9 Solid Assets to Buy in Your 20s to Build Wealth

Looking at ways to invest? Below are some good assets to invest in while you are in your 20s.

There’s no better way of building wealth than starting early. This is because investments require significant time to grow.

Therefore if you’re still young and looking for unique investment opportunities, you’ve come to the right place.

This article will show you assets to buy in your 20’s. These have been proven to yield good returns on investments.

Hence, the need to tap into the opportunities they present.

What’s an Asset?

Before we get into details, it’s only fair that we clarify what an asset represents.

An Asset is essentially anything tangible or intangible which is considered as representing value of ownership. These can easily be converted into cash.

In other words, assets are considered valuable due to their capacity to grow wealth.

However, for anything to qualify as an asset, it must be generally accepted as having value.

List of the Best Assets to Buy in your 20’s

There are lots of assets that can be bought. However, not every asset is ideal for everyone. Hence the focus on specific types of assets.

But what are these?

Read on as we list several of such assets shortly. Because this period is one of the most productive time of your life, these opportunities should properly be harnessed.

  • Skills

This is an important asset you must have in your 20s to make money. There are lots of essential skills to learn. A few of these include;

i. Financial Literacy

For whatever reasons, this essential skill has been left out of formal educational curriculum.

As a result, lot’s of people have little or no financial knowledge. This has adversely affected their economic life. You can avoid this trap by researching and reading literature on financial literacy.

ii. Spending your Time Wisely

Time management is a vital skill you should have. This is because how you spend or manage your time in your 20s largely determines how much progress you make later in life.

As such, associating with the right people, spending time on important activities etc will benefit you immensely.

iii. Resilience

As you grow older, you’d find out that things and events don’t usually go as expected. As a result, you’d need the mental toughness to hang on. Persistence is a major ingredient to success.

Through resilience, you’d eventually excel. These and several other skills are essential assets you should posses in your 20s.

  • REITs (Real Estate Investment Trusts)

This is an opportunity you can take advantage of in your 20’s. These have been consistent in generating steady profits over several decades. Hence its reliability as an asset worthy of investing in.

With REITs, young people are able to overcome the problem of unaffordable real estate investment. This gives you the freedom and advantage of owning a part of several choice real estate properties.

  • Debentures and Bonds

Issued by businesses and governments, this is an asset you can easily invest in with reliable returns on investment.

Debentures and bonds are capital generating assets. You get an interest yield for funds invested.
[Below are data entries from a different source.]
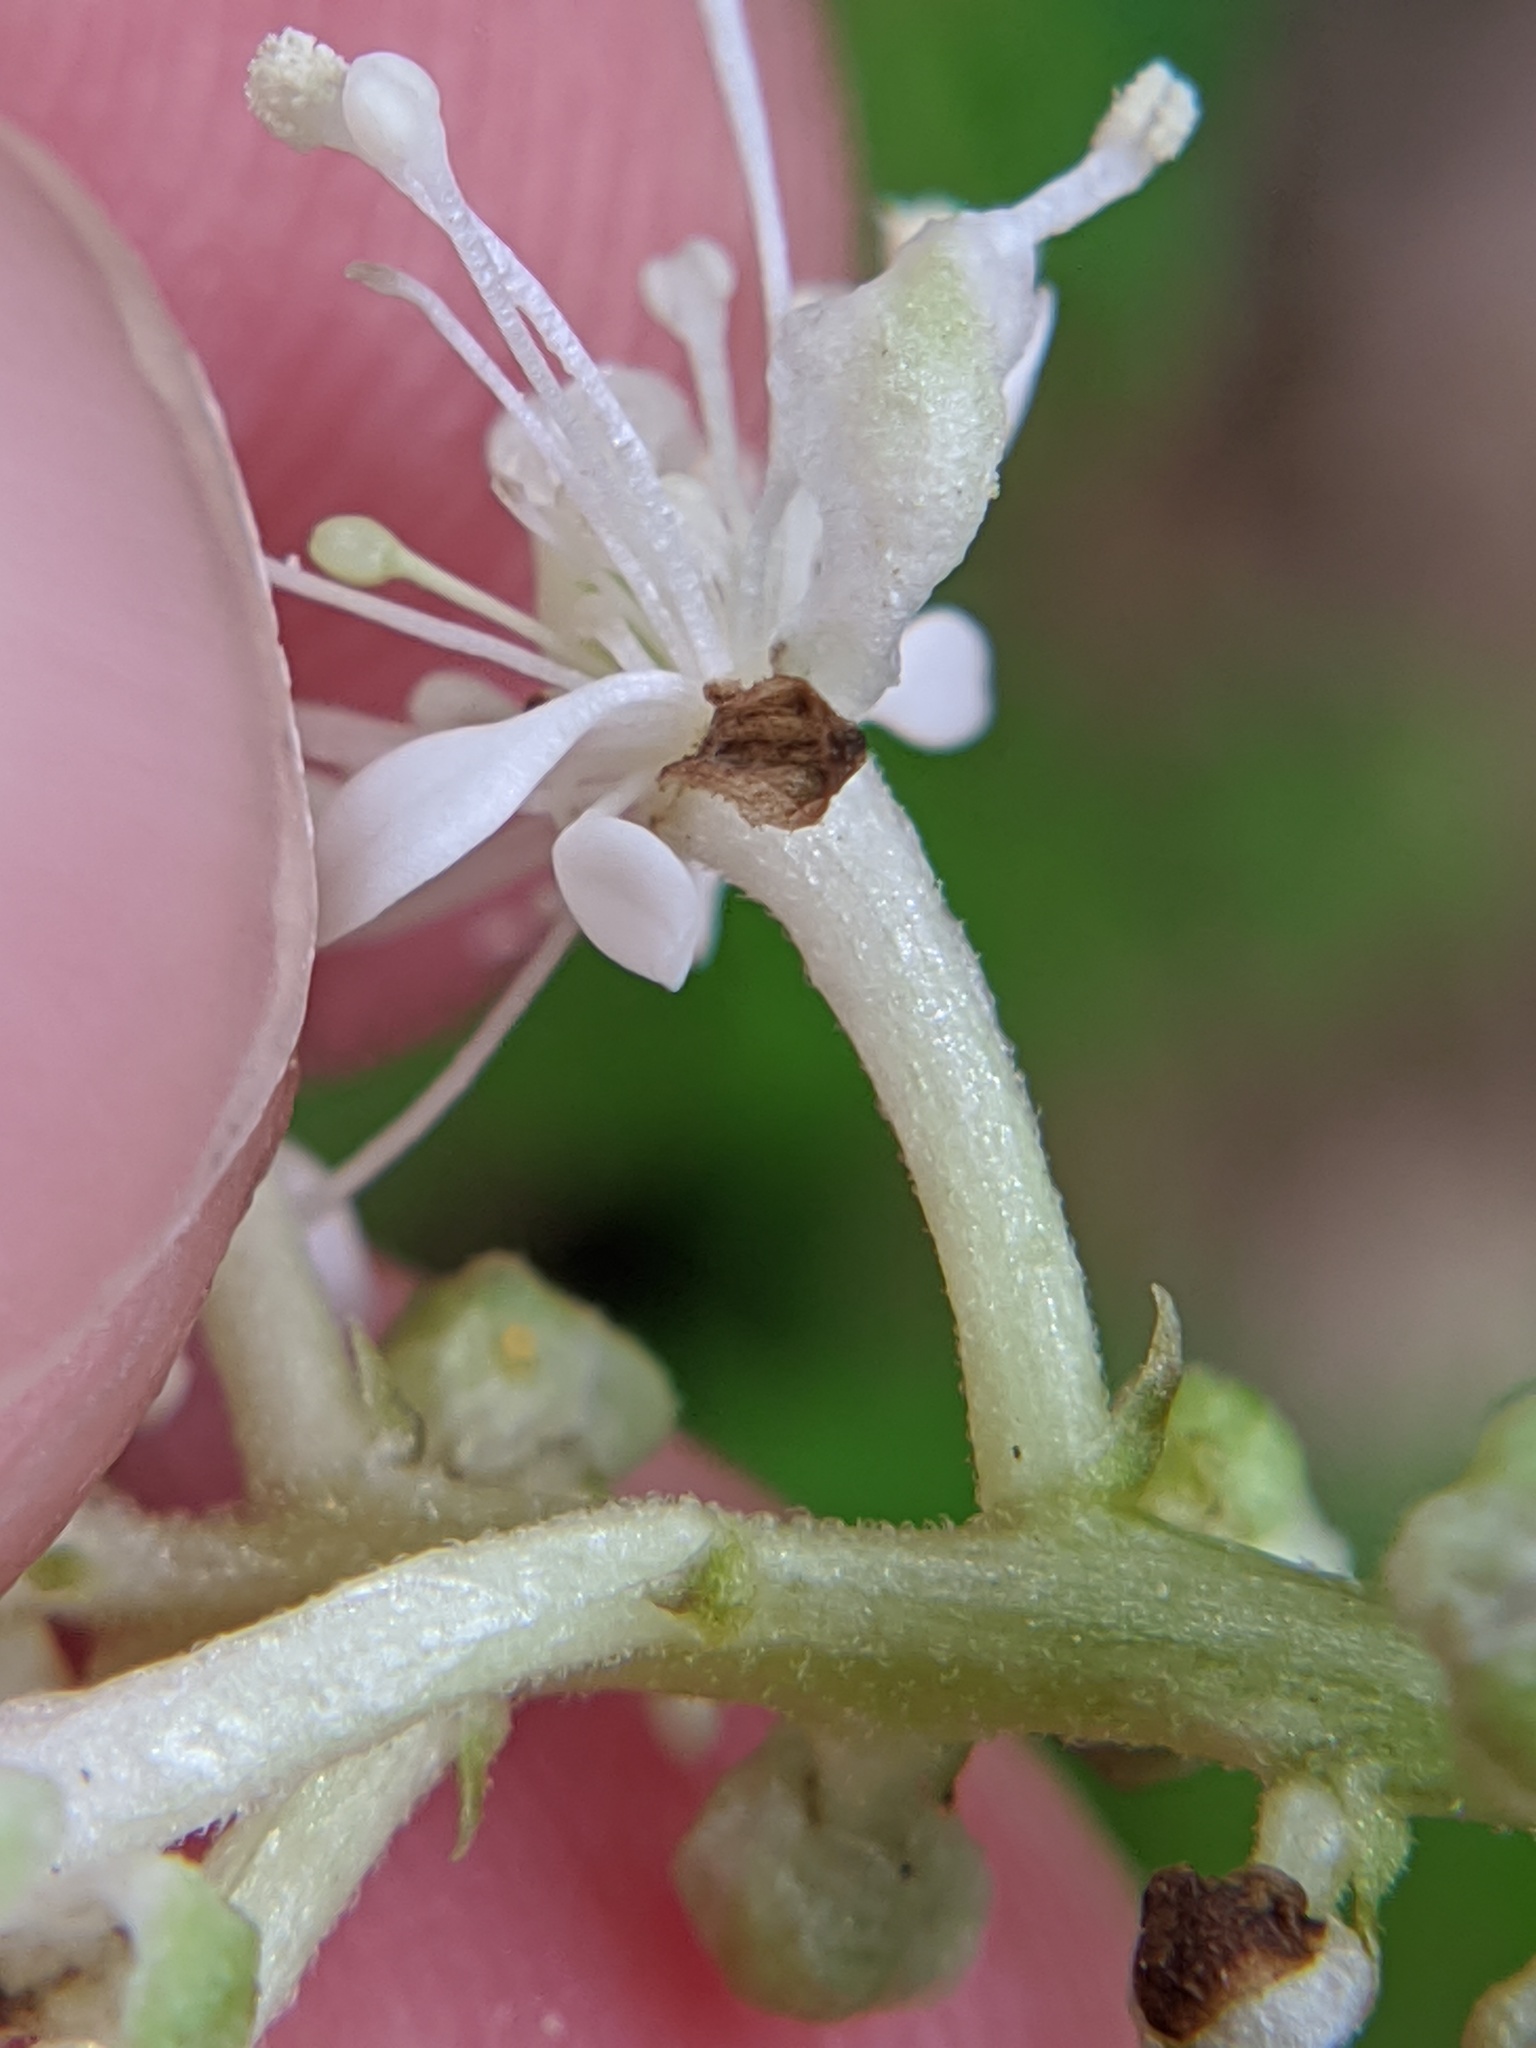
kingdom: Plantae
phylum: Tracheophyta
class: Magnoliopsida
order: Ranunculales
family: Ranunculaceae
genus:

Such interest payments are done at scheduled times of the year.

  • Investment Funds

This is an additional vehicle for ideal asset procurement in your 20’s. You get the chance of putting your investments in a reliable pool of funds with high return potential. This is a strategy for wealth creation as businesses access such funds for further expansion.

You and other investors get a handsome return on investment after a specified time period.

  • Hard Money Lending

Hard money lending is a situation where money is loaned and backed by a collateral. In the event that the borrower defaults on the loan issuance terms, such assets are confiscated and the money recouped.

Under this arrangement, loans are issued with interest.

This way, you can deploy your money to profitable ventures. This in turn grows your investments with time.

  • Certificates of Deposits (CDs)

This is an authorized investment vehicle issued by financial institutions. Whenever you by a CD, you are under an agreement for such investments to be locked up for a period of time. This can vary depending on available options.

Typically, such times range from a minimum of 3 months to as much as several years. The longer the period of time invested, the higher interests you earn. This is also a low-risk investment that guarantees significant returns.

  • Getting Rid of High Interest Debts

High interest debts are like chains that hold you captive. In other words, no matter how hard you try, your assets will amount to nothing.

Thus, getting rid of these debts becomes necessary. But how do you do that? By paying these off aggressively! You can set aside as much as half your income to loan repayment.

When the loan is eventually paid off, you can re-channel this into other investments.

  • Learning to Live Below your Income

This is difficult for most people.

However, mastering this allows you grow your wealth. Living below your income means having surplus to save. But you shouldn’t be saving for the sake of saving. This should be done for the sake of investment.

Developing this attitude eventually grows your income. You get to eventually become financially free later in life.
But it begins in your 20’s.

  • Mapping Out a Retirement Plan

An often overlooked area is planning for retirement in your 20’s.

While the above steps are essential, it’s best to also have an end goal in sight. This is why a retirement plan enables you strategize effectively. It gives you a sense of accomplishment to be able to stay the course.

These are tangible and intangible assets that can be bought. While some can be bought with money, others are bought with time investments. The entire goal is to have and live your dream life much later.

This is better appreciated when you take into consideration the fact that strength wanes with time.